Friday, 11 April 2014

developer tools and tasks vs non-developer tools and tasks

So I started on a project that uses maven for it's build / test and deploy 'script'. Or some part of it; it's complicated.

Like ant (or maybe worse), maven doesn't seem to do dependency checking on targets. All it does is build a dependency graph of the tasks and executes them in an order which satisfies that graph. Or if it fails mid-build you can add some command line arguments to continue from a specific place. Or you can manually cd to a specific part of the system and build that in isolation - but that's one-way ticket to fragility and is error prone even if you've got a really good idea of how the project fits together. So basically you're forced to recompile the whole shooting match every time even if nothing changed in most of the application. This is probably a direct result of both ant and maven's design as a task-based dependency tree rather than a goal based one.

Whilst talking to someone about how useless maven is they mentioned it sounded more like tool more suited to qa or production builds.

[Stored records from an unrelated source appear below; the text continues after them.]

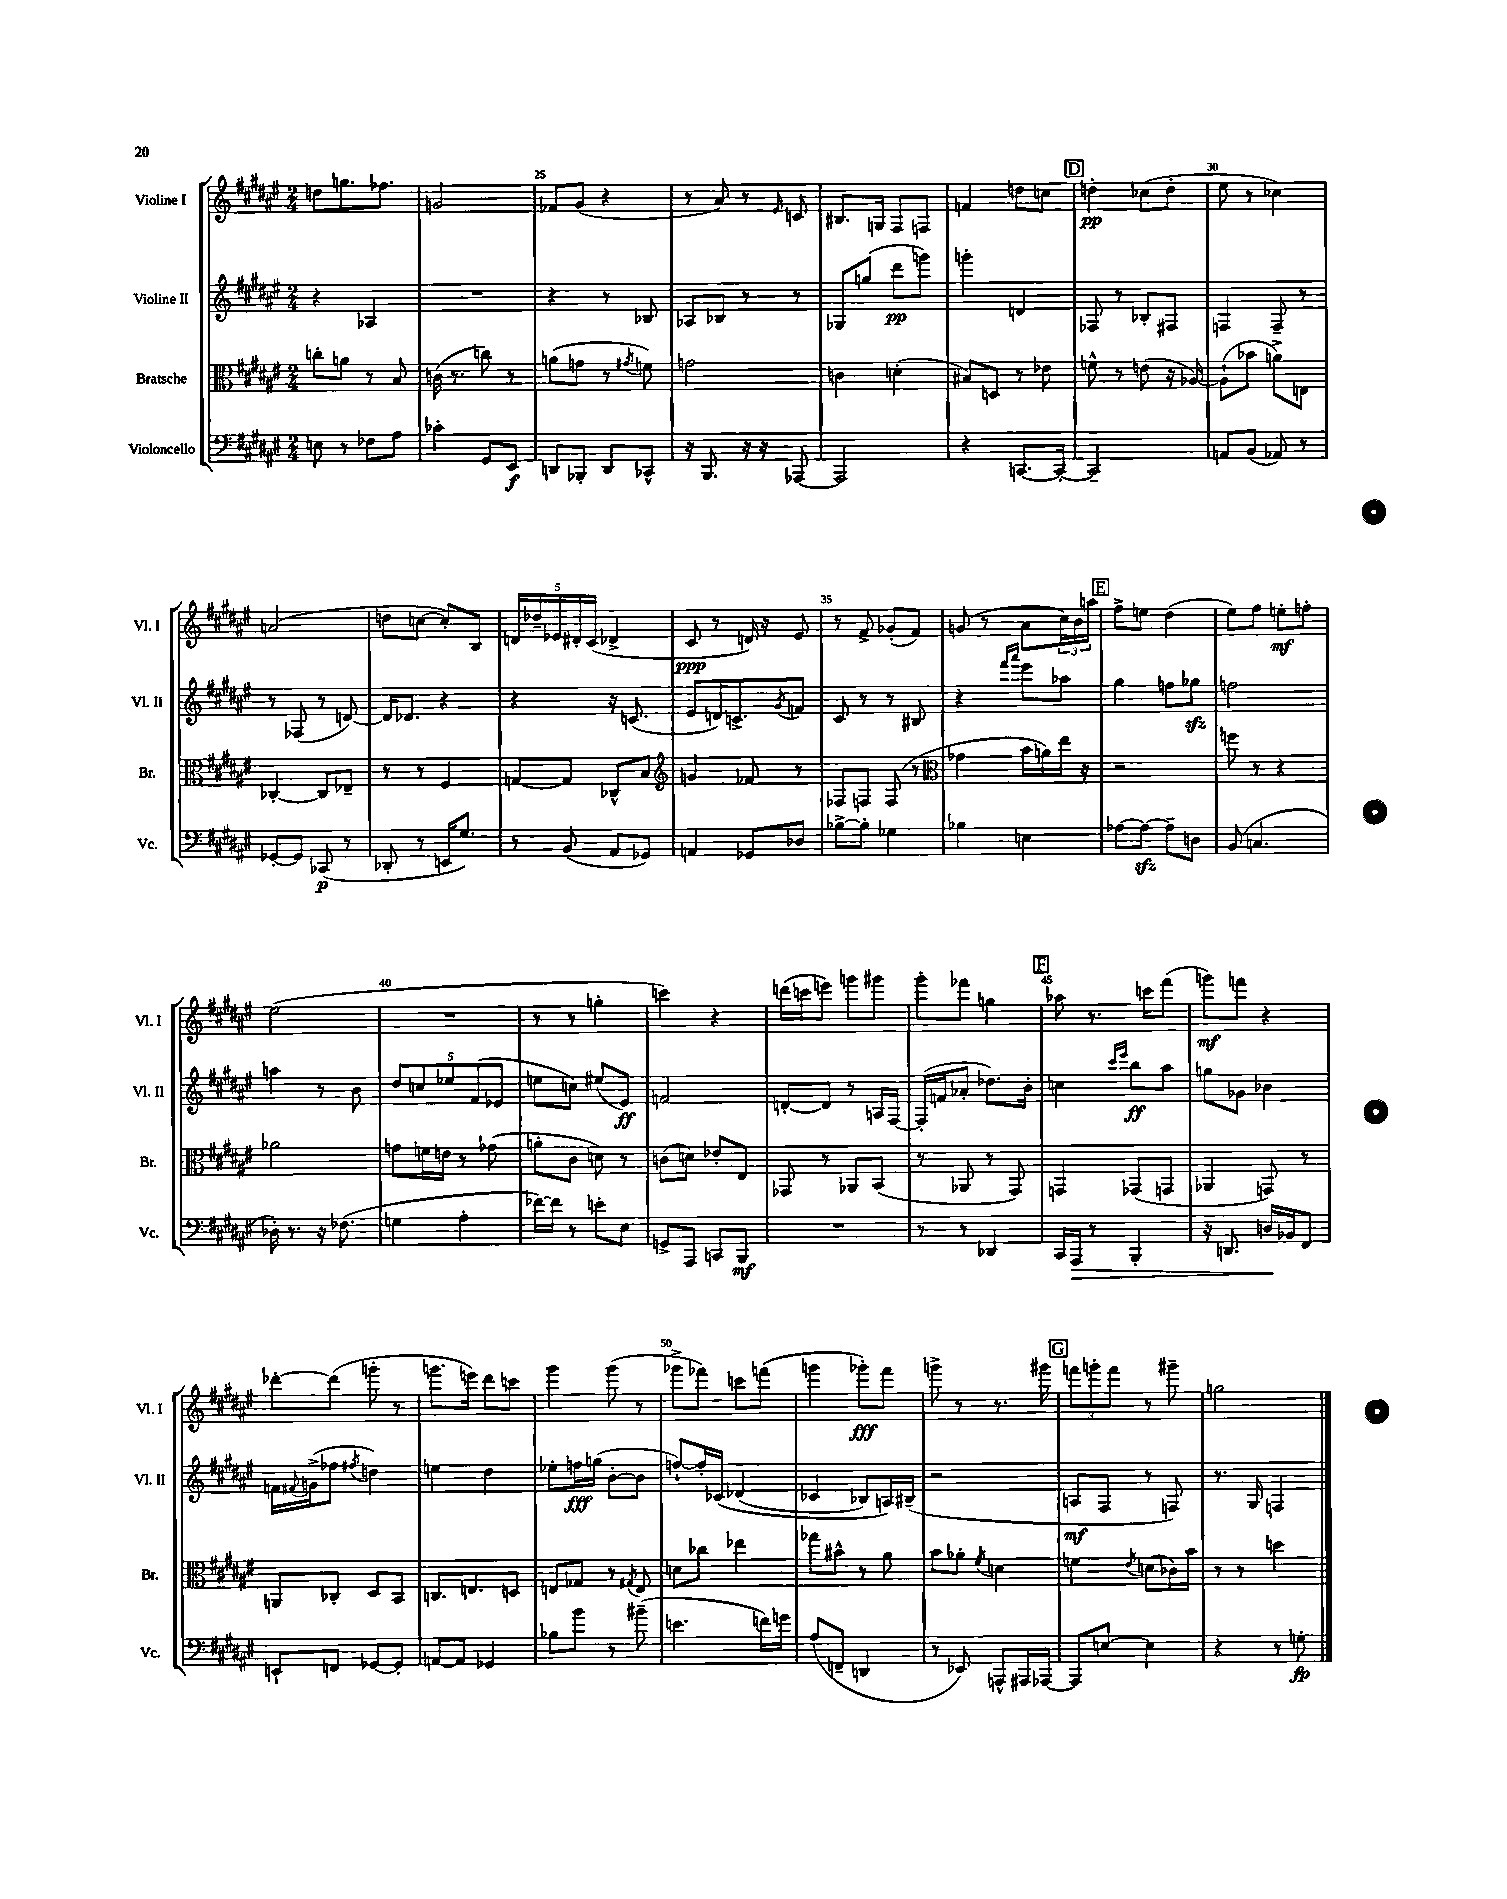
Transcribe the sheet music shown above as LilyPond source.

<<
\new StaffGroup <<
\new Staff = "s0" \with { instrumentName = "Violine I" shortInstrumentName = "Vl. I" } {
    \clef treble \key fis \major \numericTimeSignature \time 2/4
    d''8 g''8. fes''8. |
    g'2 |
    fes'8 gis'8( r4 |
    r8 ais'8) r8 \grace { eis'16 } c'8 |
    bis8. g16 fis8 f8 |
    f'4 d''8 c''8 |
    \mark \markup { \box "D" } d''4-.\pp ces''8( d''8-. |
    eis''8 r8 ces''4) |
    a'2( |
    d''8 c''8~ c''8-.) b8 |
    \tuplet 5/4 { d'16 des''16-- ees'16 dis'16-. cis'16( } des'4-> |
    cis'8\ppp r8 d'16) r16 eis'8 |
    r8 fis'8-> ges'8-.( fis'8) |
    g'8( r8 ais'8 \tuplet 3/2 { cis''16) b'16 a''16 } |
    \mark \markup { \box "E" } fis''8-> e''8 dis''4( |
    eis''8) fis''8 e''8-.\mf f''8-. |
    eis''2( |
    R2 |
    r8 r8 g''4-. |
    c'''4) r4 |
    d'''16( c'''16 e'''8) g'''8 gis'''8 |
    gis'''8-. fes'''8 g''4 |
    \mark \markup { \box "F" } aes''8 r8. c'''16 fis'''8( |
    g'''8\mf) f'''8 r4 |
    des'''8~-. des'''8( g'''8-. r8 |
    g'''8. e'''16) dis'''8 c'''8 |
    gis'''4 gis'''8( r8 |
    ges'''8-> fes'''8) c'''8 f'''8( |
    g'''4 ges'''8-.\fff) fis'''8 |
    g'''8-> r8 r8. gis'''16 |
    \mark \markup { \box "G" } \tuplet 3/2 { f'''8 g'''8-. f'''8 } r8 gis'''8-- |
    g''2 \bar "|." |
}
\new Staff = "s1" \with { instrumentName = "Violine II" shortInstrumentName = "Vl. II" } {
    \clef treble \key fis \major \numericTimeSignature \time 2/4
    r4 aes4 |
    R2 |
    r4 r8 bes8 |
    aes8 bes8 r8 r8 |
    ges8 g''8( dis'''8\pp g'''8) |
    g'''4-. d'4 |
    \mark \markup { \box "D" } fes8 r8 bes8-. fis8 |
    f4 f8-- r8 |
    r8 fes8( r8 d'8~) |
    d'16 des'8. r4 |
    r4 r16 c'8.( |
    eis'8 d'16) c'8.-> \acciaccatura { gis'8 } f'8 |
    cis'8 r8 r8 bis8 |
    r4 \grace { fis'''16 ais'''16 } eis'''8 aes''8 |
    \mark \markup { \box "E" } gis''4 f''8 ges''8\sfz |
    f''2 |
    a''4 r8 b'8 |
    \tuplet 5/4 { dis''8 c''8 ees''8 fis'8( ees'8 } |
    e''8 c''8) eis''8( eis'8\ff) |
    f'2 |
    d'8~-. d'8 r8 a16 fis16~ |
    fis16-.( f'16 aes'8-. des''8.) b'16-. |
    \mark \markup { \box "F" } c''4 \grace { cis'''16 eis'''16 } b''8\ff ais''8 |
    g''8 ges'8 bes'4 |
    f'16 \appoggiatura { fis'8 } g'16->( fes''8 \acciaccatura { fis''8 } d''4) |
    e''4 dis''4 |
    ees''8-. f''16\fff g''16( b'8~-. b'8 |
    f''8~-!) f''16-. ces'16\( des'4( |
    ces'4 bes8) a16\) bis16--( |
    r2 |
    \mark \markup { \box "G" } a8\mf fis8 r8 f8) |
    r8. gis16 f4 \bar "|." |
}
\new Staff = "s2" \with { instrumentName = "Bratsche" shortInstrumentName = "Br." } {
    \clef alto \key fis \major \numericTimeSignature \time 2/4
    c''8-. a'8 r8 b8 |
    c'16( r8. c''8) r8 |
    a'8( g'8 r8 \acciaccatura { gis'8 } f'8) |
    g'2 |
    c'4 d'4-.( |
    bis8) d8 r8 ees'8 |
    \mark \markup { \box "D" } f'8-^ r8 e'8( r16 aes16~) |
    aes8-!( bes'8 a'8->) e8 |
    ces4~-. ces8 ees8-- |
    r8 r8 fis4 |
    g8~ g8 ces8-^ b8 |
    \clef treble g'4 fes'8 r8 |
    fes8 f8 f8( r8 |
    \clef alto ges'4 b'16 a'16) eis''16 r16 |
    \mark \markup { \box "E" } r2 |
    f''8 r8 r4 |
    aes'2 |
    g'8 f'16 e'16 r8 ges'8( |
    a'8-. cis'8 d'8) r8 |
    c'8( d'8) ees'8-. eis8 |
    ges,8 r8 aes,8 b,8( |
    r8 aes,8 r8 gis,8) |
    \mark \markup { \box "F" } g,4 ges,8( g,8 |
    aes,4 g,8) r8 |
    a,8 ces8-. dis8 b,8 |
    c8. e8. d8 |
    e8 ges8 r8 \acciaccatura { gis8 } e8 |
    d'8 ces''8 ees''4 |
    ges''8 bis'8-^ r8 ais'8 |
    b'8 aes'8-. \acciaccatura { fis'8 } d'4 |
    \mark \markup { \box "G" } f'4 \acciaccatura { eis'8 } d'8( ces'16) b'16 |
    r8 r8 d''4 \bar "|." |
}
\new Staff = "s3" \with { instrumentName = "Violoncello" shortInstrumentName = "Vc." } {
    \clef bass \key fis \major \numericTimeSignature \time 2/4
    e8 r8 fes8 ais8 |
    ces'4-. gis,8 eis,8\f |
    d,8 bes,,8-. d,8 ces,8-^ |
    r16 b,,8. r16 r16 aes,,8~ |
    aes,,2 |
    r4 c,8.~ c,16~-. |
    \mark \markup { \box "D" } c,2-- |
    a,8 b,8( aes,8) r8 |
    ges,8~-. ges,8 ces,8\p( r8 |
    des,8-. r8 e,16 gis8.) |
    r8 b,8( ais,8 ges,8) |
    a,4 ges,8 des8 |
    bes8~-> bes8-. ges4 |
    bes4 e4 |
    \mark \markup { \box "E" } aes8~ aes8~\sfz aes8-- d8 |
    b,8( c4. |
    des16-.) r8. r16 fes8.( |
    g4 ais4-. |
    fes'16~) fes'16 r8 e'8-. eis8 |
    g,8-> ais,,8 c,8 b,,8\mf |
    R2 |
    r8 r8 des,4 |
    \mark \markup { \box "F" } cis,16 ais,,16\> r8 b,,4-. |
    r16 d,8. d16\! bes,16 fis,8 |
    e,8-! f,8 ges,8~ ges,8-. |
    a,8~ a,8 ges,4 |
    bes8 b'8 r8 bis'8--( |
    e'4. f'16) g'16 |
    ais8( f,8-- d,4 |
    r8 ees,8) a,,8-^ ais,,16 aes,,16~ |
    \mark \markup { \box "G" } aes,,8 e8~ e4 |
    r4 r8 g8-.\fp \bar "|." |
}
>>
>>
\layout { \context { \Score currentBarNumber = #23 \override BarNumber.break-visibility = ##(#f #t #t) barNumberVisibility = #(every-nth-bar-number-visible 5) } }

Which makes a lot of sense to me.

A developer needs:

  • Fast;
  • Simple;
  • Reliable;
  • Repeatable;
  • Robust.

But for configuration management for QA builds or production, the operator only needs:

  • Reliable;
  • Repeatable;
  • Robust.

Whilst there is considerable overlap there doesn't seem to be enough to me to justify the overhead in developer time - unless you're paying them peanuts having them wait Dx10xN minutes for D developers to re-build stuff that has already been built every time becomes an incredibly costly exercise.

I think this is similar to my main problem with git. Git was written by a configuration/qa manager (Linus), not a typical developer. His needs are that of a configuration/qa manager and not a typical developer. Apart from having an offensive name, it forces every developer to become their own configuration manager as well and whilst that might be a lofty goal it's taking away time from actually getting work done too. This costs money.

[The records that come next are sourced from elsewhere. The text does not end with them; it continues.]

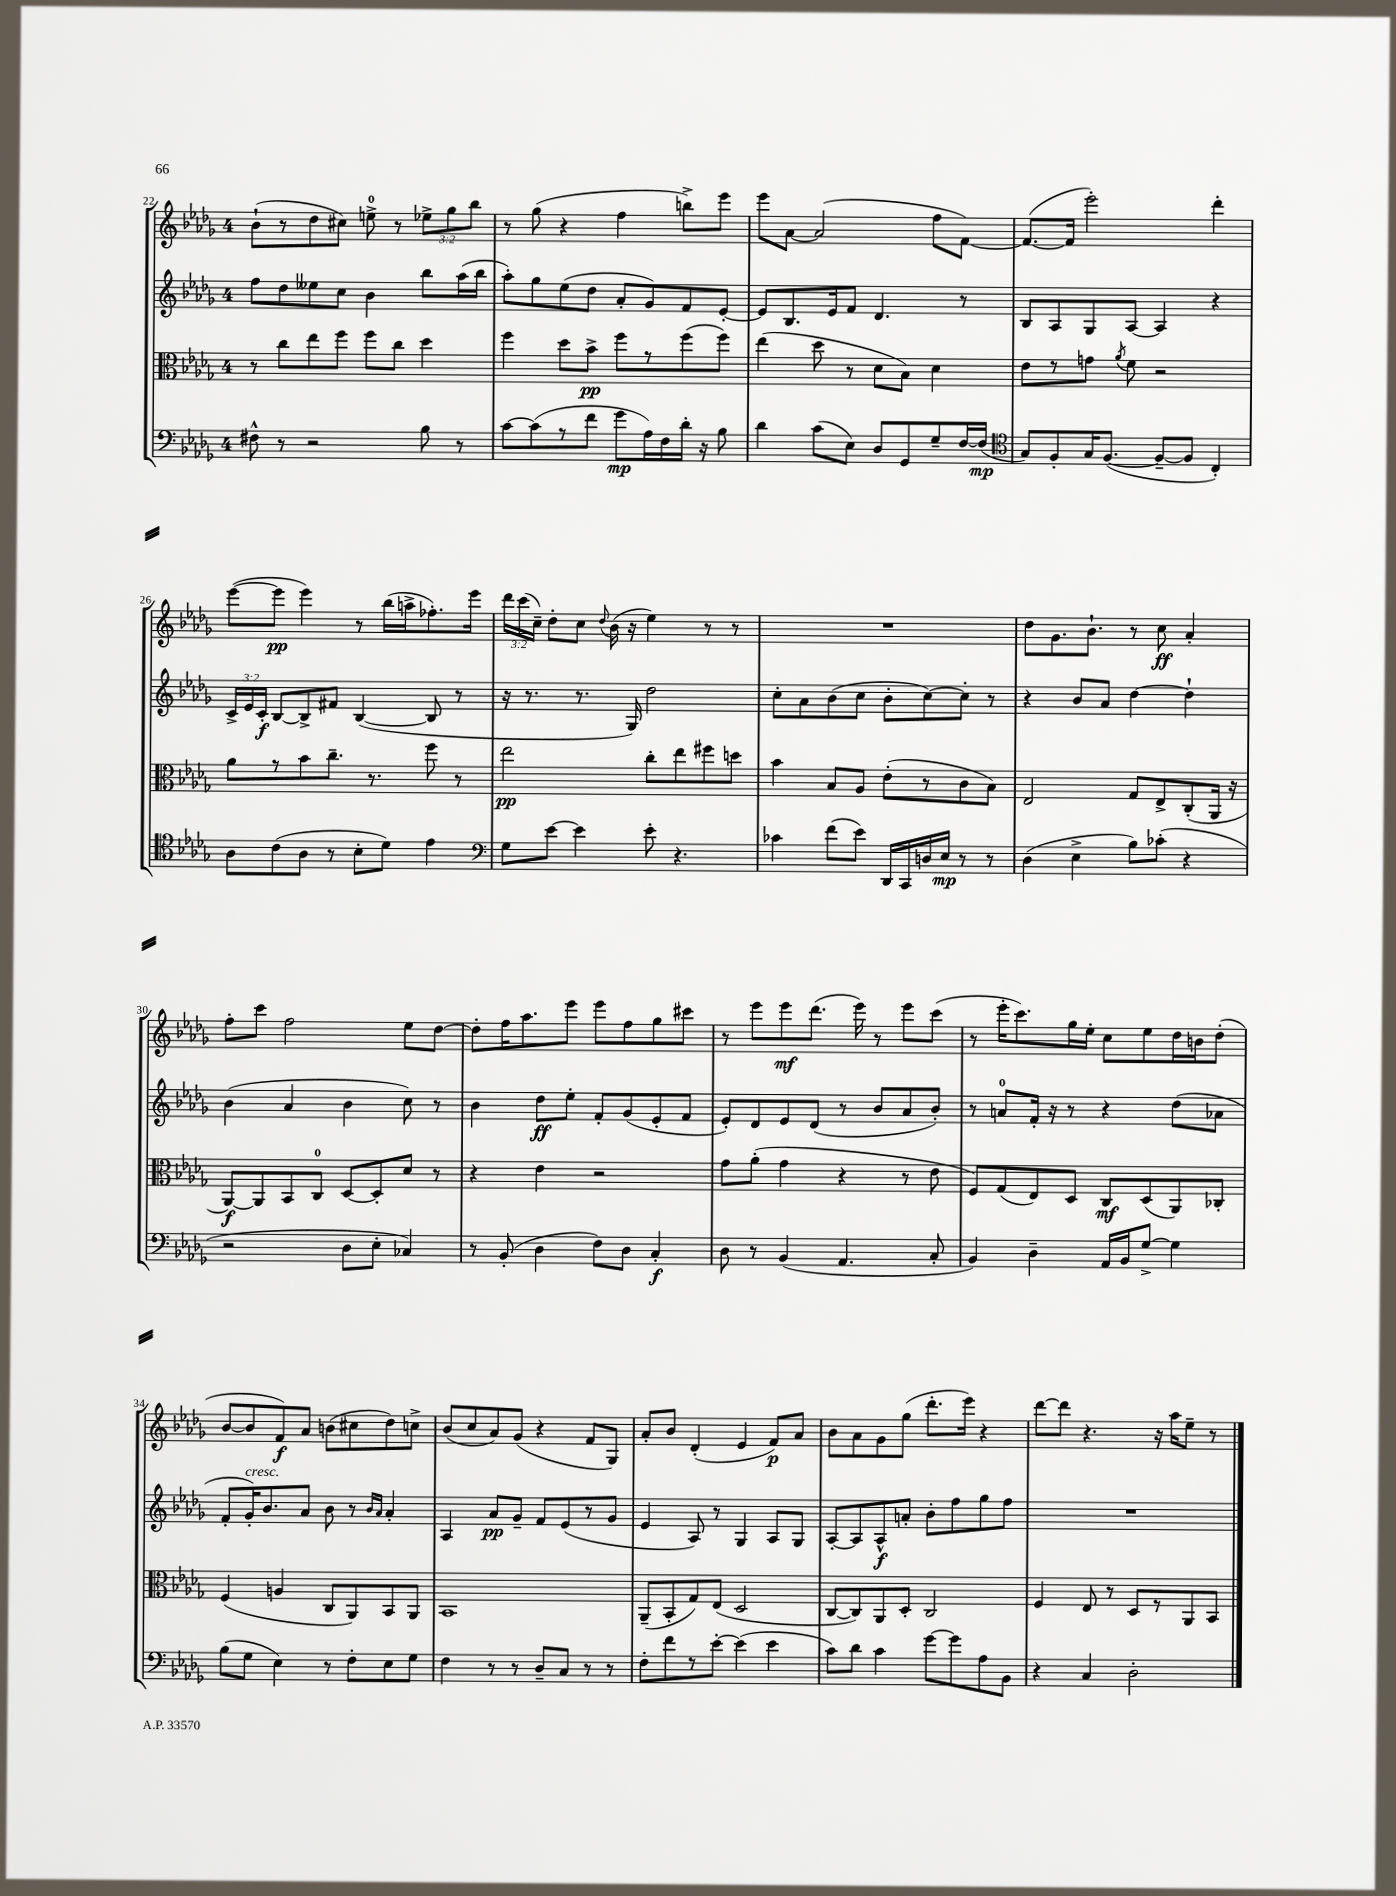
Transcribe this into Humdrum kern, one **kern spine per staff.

**kern	**kern	**kern	**kern
*staff4	*staff3	*staff2	*staff1
*clefF4	*clefC3	*clefG2	*clefG2
*k[b-e-a-d-g-]	*k[b-e-a-d-g-]	*k[b-e-a-d-g-]	*k[b-e-a-d-g-]
*M4/4	*M4/4	*M4/4	*M4/4
8F#^^	8r	8ff	(8b-`
8r	8cc	8dd-	8r
2r	8ee-	8ee--	8dd-
.	8ff	8cc	8cc#)
.	8ff	4b-	8ee^
.	8cc	.	8r
8B-	4dd-	8bb-	12ee-^
.	.	.	12gg-
8r	.	(16aa-	.
.	.	.	12bb-
.	.	16bb-	.
=	=	=	=
[8c	4ff	8aa-')	8r
(8c]	.	8gg-	(8gg-
8r	8dd-	(8ee-	4r
8f	8b-^	8dd-	.
8g-	8ff	8a-'	4ff
16A-)	8r	8g-)	.
16F	.	.	.
16d-'	(8ff	8f	8bb^)
16r	.	.	.
8B-	8ff)	[8e-'	8eee-
=	=	=	=
4d-	(4ee-	8e-]	8eee-
.	.	8.B-	[8a-
(8c	8dd-	.	(2a-]
.	.	16e-	.
8E-)	8r	8f	.
8D-	8d-	4.d-	.
8GG-	8B-)	.	.
8G-~	4d-	.	8ff
[16F	.	8r	[8f)
(16F]	.	.	.
=	=	=	=
*clefC4	*	*	*
8G-)	8e-	8B-	(8.f_
8F'	8r	8A-	.
.	.	.	16f]
16G-	8g	8G-	2eee-')
([8.F	.	.	.
.	8qa-	.	.
.	8f	[8A-	.
8F~_	2r	4A-]	.
8F]	.	.	.
4C')	.	4r	4ddd-'
=	=	=	=
8A-	8a-	24c^	([8eee-
.	.	24e-	.
.	.	24c'	.
(8c	8r	[8B-	8eee-]
8A-	8b-	8B-^]	4eee-)
8r	8.cc~	8f#	.
8B-'	.	([4B-	8r
.	8.r	.	.
8d-)	.	.	(16bb-
.	.	.	16aa^
4e-	8ff	8B-]	8.ff-')
.	8r	8r	.
.	.	.	16eee-
=	=	=	=
*clefF4	*	*	*
8G-	2ee-	16r	24ddd-
.	.	.	(24ccc
.	.	8.r	.
.	.	.	24cc~)
[8e-	.	.	8dd-'
4e-]	.	8.r	8cc
.	.	.	8qqdd-
.	.	.	(16b-
.	.	16G-)	16r
8e-'	8cc'	2dd-	4ee-)
4.r	8ee-	.	.
.	8ff#	.	8r
.	8dd	.	8r
=	=	=	=
4c-	4b-	8cc'	1r
.	.	8a-	.
(8f	8B-	(8b-	.
8e-)	8A-	8cc	.
16DD-	(8e-'	8b-'	.
16CC	.	.	.
16D	8r	[8cc)	.
16E-	.	.	.
8r	8c	8cc']	.
8r	8B-)	8r	.
=	=	=	=
(4D-	2E-	4r	8dd-
.	.	.	8.g-
4E-^	.	8b-	.
.	.	.	8.b-`
.	.	8a-	.
8B-)	8G-	[4dd-	8r
(8c-'	8E-^	.	8cc
4r	(8C'	4dd-`]	4a-'
.	16AA-	.	.
.	16r	.	.
=	=	=	=
2r	[8AA-)	(4b-	8ff'
.	8AA-]	.	8ccc
.	8BB-	4a-	2ff
.	8C	.	.
8D-	[8D-	4b-	.
8E-'	8D-']	.	.
4C-)	8d-	8cc)	8ee-
.	8r	8r	[8dd-
=	=	=	=
8r	4r	4b-	8dd-']
(8BB-'	.	.	16ff
.	.	.	8.aa-
4D-	4e-	8dd-	.
.	.	8ee-'	8eee-
8F)	2r	8f'	8eee-
8D-	.	(8g-	8ff
4C'	.	8e-'	8gg-
.	.	8f	8ccc#
=	=	=	=
8D-	8g-	8e-')	8r
8r	(8a-'	8d-	8eee-
(4BB-	4g-	8e-	8eee-
.	.	(8d-	(8.ddd-
4.AA-	4r	8r	.
.	.	.	16eee-)
.	.	8b-	8r
.	8r	8a-	8eee-
8C'	8e-	8b-')	(8ccc
=	=	=	=
4BB-)	8F)	8r	8r
.	(8G-	8a	16eee-'
.	.	.	8.ccc)
4D-~	8E-)	16f'	.
.	.	16r	.
.	8D-	8r	16gg-
.	.	.	16ee-'
16AA-	8C	4r	8cc
16BB-	.	.	.
[8G-^	(8D-	.	8ee-
4G-]	8AA-)	(8dd-	16dd-
.	.	.	16b
.	8C-'	8a-	(8dd-'
=	=	=	=
(8B-	(4F	8f'	[8b-
8G-	.	16g-')	8b-]
.	.	8.b-	.
4E-)	4A	.	8f)
.	.	8a-	8a-
8r	8C	8b-	(8b
8F'	8AA-)	8r	8cc#
.	.	16qqb-	.
.	.	16qqa-	.
8E-	8BB-	4a-'	8dd-)
8G-	8AA-	.	8cc^
=	=	=	=
4F	1BB-	4A-	(8b-
.	.	.	8cc
8r	.	8a-	8a-)
8r	.	8g-~	(8g-
8D-~	.	8f	4r
8C	.	(8e-	.
8r	.	8r	8f
8r	.	8g-	8G-)
=	=	=	=
8F'	(8AA-~	4e-	8a-'
8f	8BB-'	.	8b-
8r	8G-)	8A-)	(4d-'
[8e-'	(8E-	8r	.
(4e-]	2D-	4G-	4e-
4e-	.	8A-	8f)
.	.	8G-	8a-
=	=	=	=
8c)	[8C	[8A-'	8b-
8d-	8C])	8A-]	8a-
4c	8AA-	8A-^^	8g-
.	8D-'	8a'	(8gg-
[8g-	2C	8b-'	8.ddd-'
8g-]	.	8ff	.
.	.	.	16eee-)
8A-	.	8gg-	4r
8BB-	.	8ff	.
=	=	=	=
4r	4F	1r	[8ddd-
.	.	.	8ddd-]
4C	8E-	.	4.r
.	8r	.	.
2D-'	8D-	.	.
.	8r	.	16r
.	.	.	16aa-
.	8AA-	.	8ee-~
.	8BB-	.	8r
==	==	==	==
*-	*-	*-	*-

What's remotely agile about Agile?

They also use some sort of 'agile' team management process. I really can't say anything good about that at all.

Apart from some pretty shitty choice of words ('sprint' being the most egregious, but also 'backlog item' for all tasks, not just those beyond due-date; all designed to subtly force people to work harder for the same pay) the whole point of 'agile' seems to be to force all of the team to manage the team together. Which is ... a bit backwards. Firstly there's the problem of specialised skills and experience. It also exposes everyone to the responsibilities that managers "get paid the big bucks" for in compensation.

But ultimately it's just another overhead which interferes with actually getting work done. The point of a manager/team leader is to grease the wheels to let the other developers get work done as efficiently as possible and in a cohesive way. And people are different so more than one approach may be necessary. They usually never get to do any 'real work' themselves but without them (as in agile) nobody else does either. I sat through a 2 hour 'planning' meeting in abject horror as they seemed to mostly just group-operate a bug tracker. Something which could have taken the team leader 15 minutes of his own time (and the bigger items could have been done properly rather than just a hand-wavy guesstimate). I'm sure my disgust was visible because i don't even try to hide it and i was too tired to care.

Anyway I did a little reading about it and it just seems like someone went and interviewed (or imagined) a bunch of 'highly productive' teams about their "process" and wrote it down in a book to make money - creating a whole new language in the process as a way to start a new religion (and more profits).

But they forgot the key element: teams are made of people. And people are ultimately what make the team work regardless of (and often in spite of) any processes in place. But this has probably been forgotten on purpose, books like this are for management who wants to treat individual employees as identical resource units to be reallocated and 'consumed' at will.

I can see agile working ... but only in environments and on projects where it was never needed to start with and in those it would only add unnecessary and considerable overheads. This kind of magic cannot be bottled into self-help books which is all these types of books are and why these things are so faddish. Like self-help books if they actually worked the whole self-help publishing industry would collapse.

The whole two-week lock-step milestone thing is just nonsense too. There's never time to do any big architectural changes should they be required so they are never even suggested. And even little tasks just keep bouncing along across 'sprints' if they need to anyway it just means more wasted group-management time rather than letting them sit in the bug tracker till they're ready to be done.

I think like maven/ant they also forgot that a product which keeps the customer happy is the ultimate goal, not adherence to processes and racking up the count of passing short and arbitrary milestones.

But it's my day off ... but i'm too tired to do anything so I might just try to catch up on sleep and let my legs recover from the cycling. I haven't done this much for years and I was pretty much at my limit getting home yesterday; at least that's something that should improve quickly.